Religião, bullying e intolerância - 02
O episódio da menina agredida por colegas por ser adepta do candomblé expõe outro problema além do da intolerância religiosa: o bullying escolar. Por muito tempo, ele foi considerado "coisa normal de jovens" e às vítimas deste tipo de agressão só restava aguentar as perseguições dos colegas e a omissão dos profissionais da educação. Embora o bullying exista há longos tempos, apenas recentemente ele começou a chamar a atenção dos estudiosos e educadores, que passaram a admitir que não é um fenômeno comum das escolas, mas um grave desrespeito à dignidade do aluno como ser humano.

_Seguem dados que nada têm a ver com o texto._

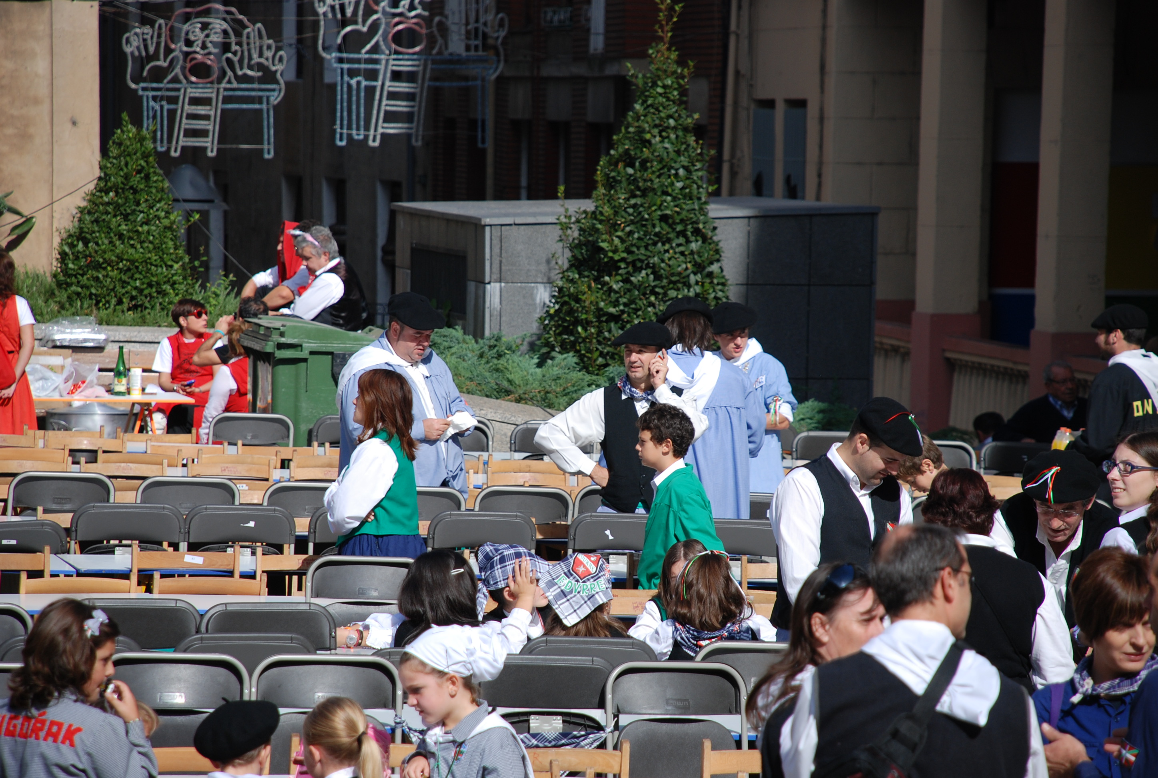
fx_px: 6527
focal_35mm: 202
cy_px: 389
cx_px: 579
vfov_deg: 6.8
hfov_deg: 10.1
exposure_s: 1/500
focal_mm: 135
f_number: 5.6
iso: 140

Muitos adultos que foram vítimas dele desenvolveram profundos problemas de relacionamento social e falta de autoestima pois, numa idade tão vulnerável, não é nem um pouco fácil ser aquele que todos perseguem, de quem a turma inteira ri ou que até mesmo sofre agressão física.
Falar do bullying não é agradável porque ele expõe algo que ninguém gosta de admitir: a crueldade infantil. Apesar de se gostar de idealizar as crianças como anjos, elas podem ser capazes de grandes maldades, principalmente contra os colegas alvo da discriminação, botando-lhes apelidos ridículos, zombando, batendo ou perseguindo.
Por longos anos, as vítimas de bullying, além de enfrentar a crueldade dos colegas, também tiveram de lidar com a indiferença dos que, apesar de não as perseguirem, nada faziam para defendê-las e o máximo de apoio que ouviam era: "Você tem que se defender." Falar é realmente fácil, mas os que praticam bullying só o fazem em grupo e escolhem sempre os mais tímidos e frágeis para maltratar. Culpar a vítima chamando-a de fraca era uma desculpa comum que ajudava a prejudicar o amor-próprio das vítimas, dando-as a entender que mexiam com ela por ser fraca, como se o defeito fosse o dela, não deles.
Falar sobre o bullying nos obriga a admitir que o comportamento das crianças reflete uma sociedade cheia de valores errados. Quem são as vítimas preferenciais dos que fazem bullying? Os gordos, negros, baixos, altos demais, tímidos ou que tiram as notas mais altas. As pessoas são naturalmente preconceituosas e tendem a estigmatizar aqueles considerados "diferentes", que não correspondem aos padrões valorizados pela sociedade. No caso das crianças, o preconceito é mais explícito e revela que o mundo social é cruel, preconceituoso e segregador. Além disso, as crianças vêm de diversas famílias e já vão às escolas imbuídas de determinados valores. Se uma criança é filha de pais racistas, ela não vai gostar do colega negro; uma criança cujos pais acham que o rico tem que ser melhor tratado do que quem é pobre não respeitará os de origem humilde.
Isso nos mostra que a educação tem que envolver o desenvolvimento do ser humano como um todo e, se uma criança tem preconceitos e se acha melhor do que outras a ponto de se achar no direito de discriminá-las, intimidá-las e maltratá-las impiedosamente, algo está errado na sua educação, porque é evidente que ela não tem noção de respeito ao ser humano e se julga além de qualquer punição.
As escolas ainda sentem dificuldades para lidar com o problema e algumas adotam cartilhas e políticas anti-bullying, nas quais se diz que todos têm sentimentos e devem ser respeitados. Apesar da ideia ser boa, ela esbarra em alguns problemas. Será suficiente que os professores e diretores ensinem em sala de aula que não se deve discriminar os colegas se, em casa, a criança aprende que umas pessoas são melhores do que as outras e, portanto, têm mais direitos? De que adiantará o professor dizer que o negro não tem menos valor que o branco se uma criança for filha de pais racistas? Como convencer alguém filho de pais homofóbicos a não perseguir um colega homossexual? Será suficiente explicar que não se deve botar apelido no aluno acima do peso em uma sociedade que supervaloriza a magreza e persegue os gordos?
A questão do bullying expõe uma outra deficiência das escolas: a falta de segurança. É necessária mais vigilância nas escolas para que se percebam situações de bullying e que o colega agressor seja repreendido para entender que o que está fazendo é errado e o seu colega tem direito natural a ser respeitado. Nenhuma criança deve se sentir além do bem e do mal para praticar o bullying à vontade, certa de que não sofrerá punição. Infelizmente, nem toda criança aceita que deve respeitar os outros e, já que há a possibilidade de que ela não tenha mesmo respeito ao ser humano nem freios morais, é bom que ela saiba que há uma chance real de punição para não se sentir encorajada a desrespeitar ninguém.